- [Given request A] In the post on growing a mom blog, write out the passage between "They want to know" and "Style in 2005.", inclusive.
- [Given request B] Extend the post about growing a mom blog, starting after its last sentence.

- [Extract to read]

####

Every now and again, I have friends ask me how I got started in blogging. How they can “live the life,” we bloggers live. They want to “pick my brain.” I know a lot of bloggers are shaking their heads right now. First suggestion: don’t use that phrase when you’re talking to a blogger. We don’t really like to have our brains picked. Brains are a vital part of us, and picking brains is just gross.
Many of those friends have already created their blogs (if you haven’t, read Mom Blogging: How do I start? first). But now they’re stuck. Things aren’t just happening.
They want to know why people aren’t reading their words on the internet. They ask what I’ve done to make Julieverse more visible in the enormous internet world.
With over 3.9 million moms blogging, what can bloggers do to put their blogs on the map? What should they do to take their mom’s blog to the next level?
I’m lucky; I got my start elsewhere. I’ve been working on webpages and social media since 1999, which makes me… elderly. I moved into Mom Blogging when I became a writer with Mommies with Style in 2005.
In 2009, I realized I wanted my own space to write my own thoughts. Writing for someone else definitely helps.
It’s not easy to get a gig like that, but it’s definitely important to build a portfolio, and you can do that by offering to write for people you know or submitting your writing to sites such as Blogher and Type-A Parent.
Building a successful blog takes time
If you’re jumping in fresh, you should know that before you start to really gain a following, you’re going to need to do it actively, for about a year, at least, for your site to be noticed and to have enough meat to begin to make a difference.
You should also plan to write for others while you’re working on your blog, which will give you opportunities to get to know other blogs, link to your own site, and be introduced to their readers.
Join similar groups: online and offline
It helps to become active in local and national groups. In the Philadelphia region, we have Philly Social Media Moms. We’re very fortunate. Most cities don’t have an active group like this. Ask around, though. Almost everyone knows someone who knows someone who can help you get involved.
Consider joining forums like those on Mom Bloggers Club and your local Social Media Club (for those serious about getting into Social Media.)
There are an uncountable number of support groups on Facebook. Search Facebook’s groups to find blog groups within your interests.

####

(Saved data entries)
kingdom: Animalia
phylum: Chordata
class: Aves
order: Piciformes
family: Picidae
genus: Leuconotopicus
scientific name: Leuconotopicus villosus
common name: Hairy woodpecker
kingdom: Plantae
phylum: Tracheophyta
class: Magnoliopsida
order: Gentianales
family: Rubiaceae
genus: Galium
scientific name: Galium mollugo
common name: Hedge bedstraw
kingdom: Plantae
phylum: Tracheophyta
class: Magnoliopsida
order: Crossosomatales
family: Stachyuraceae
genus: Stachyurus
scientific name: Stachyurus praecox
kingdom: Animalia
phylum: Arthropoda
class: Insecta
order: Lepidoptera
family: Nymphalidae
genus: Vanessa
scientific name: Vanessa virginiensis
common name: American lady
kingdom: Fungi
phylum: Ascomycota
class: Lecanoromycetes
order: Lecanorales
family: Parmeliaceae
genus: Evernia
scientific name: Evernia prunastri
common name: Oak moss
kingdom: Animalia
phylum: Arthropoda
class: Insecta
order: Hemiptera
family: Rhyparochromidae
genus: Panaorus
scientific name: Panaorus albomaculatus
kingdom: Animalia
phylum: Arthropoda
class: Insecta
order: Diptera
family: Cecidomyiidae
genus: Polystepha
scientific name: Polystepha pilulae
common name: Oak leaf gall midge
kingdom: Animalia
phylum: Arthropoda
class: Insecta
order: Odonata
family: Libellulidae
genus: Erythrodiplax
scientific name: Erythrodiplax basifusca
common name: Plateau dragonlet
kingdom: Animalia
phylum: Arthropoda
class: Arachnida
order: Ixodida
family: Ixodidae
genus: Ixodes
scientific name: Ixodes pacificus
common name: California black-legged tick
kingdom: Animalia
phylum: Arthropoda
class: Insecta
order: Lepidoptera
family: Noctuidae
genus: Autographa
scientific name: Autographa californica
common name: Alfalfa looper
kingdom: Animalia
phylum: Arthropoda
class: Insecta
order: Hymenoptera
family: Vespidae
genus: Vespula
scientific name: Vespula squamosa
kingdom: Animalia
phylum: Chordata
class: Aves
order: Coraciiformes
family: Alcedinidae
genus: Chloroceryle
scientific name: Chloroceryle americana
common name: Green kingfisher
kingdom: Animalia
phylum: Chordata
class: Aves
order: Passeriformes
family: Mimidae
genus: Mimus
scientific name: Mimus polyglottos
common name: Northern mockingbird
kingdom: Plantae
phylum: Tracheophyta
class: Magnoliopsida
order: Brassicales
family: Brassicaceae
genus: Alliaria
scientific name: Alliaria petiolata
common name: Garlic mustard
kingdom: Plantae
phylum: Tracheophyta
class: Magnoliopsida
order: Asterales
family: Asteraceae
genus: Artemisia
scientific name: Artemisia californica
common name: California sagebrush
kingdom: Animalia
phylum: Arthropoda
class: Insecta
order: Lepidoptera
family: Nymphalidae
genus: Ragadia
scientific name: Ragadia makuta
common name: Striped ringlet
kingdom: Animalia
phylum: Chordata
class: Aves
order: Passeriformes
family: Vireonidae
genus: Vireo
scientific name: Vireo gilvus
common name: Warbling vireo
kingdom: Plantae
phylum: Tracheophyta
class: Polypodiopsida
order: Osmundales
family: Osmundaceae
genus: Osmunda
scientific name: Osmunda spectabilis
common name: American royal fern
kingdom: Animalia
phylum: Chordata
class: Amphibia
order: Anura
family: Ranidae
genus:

####

- [Result A]
They want to know why people aren’t reading their words on the internet. They ask what I’ve done to make Julieverse more visible in the enormous internet world.
With over 3.9 million moms blogging, what can bloggers do to put their blogs on the map? What should they do to take their mom’s blog to the next level?
I’m lucky; I got my start elsewhere. I’ve been working on webpages and social media since 1999, which makes me… elderly. I moved into Mom Blogging when I became a writer with Mommies with Style in 2005.

- [Result B]
Get out and go. Sure, blogging is an online thing, but so much of blogging is networking that you really do need to get out there and meet people.
If you absolutely can’t do it in real life at conferences or events, then become really active in Mom Blogging forums or on Twitter, where you should follow bloggers that you relate to, big and small.
On Facebook, make sure that you “like” or “fan” your favorite blogs to keep up and see what they’re doing. Interact on Facebook using your page login to comment on people’s posts.
Attend conferences, workshops, and webinars
Nearly every week, there’s another workshop or conference announced. Select a few and attend them, not just to learn (and you’ll learn a lot) but also to network. Two great starter conferences include Bloggy Boot Camp and Type-A Parent, as well as Blogher.
Bloggy Boot Camp, which partnered with Women Get Social, is a one-day conference that moves from city to city every few months, teaching the basics and helping bloggers to network.
Type-A Parent hosts one major conference each year, which brings several hundred social media professionals to the event. The learning sessions vary from beginner to more advanced engagement.
The largest conference, Blogher, is a great way to jump into the blogging world. There’s something for everyone there, but it can also be overwhelming because it’s so large.
There are also countless other programs, including webinars and local workshops.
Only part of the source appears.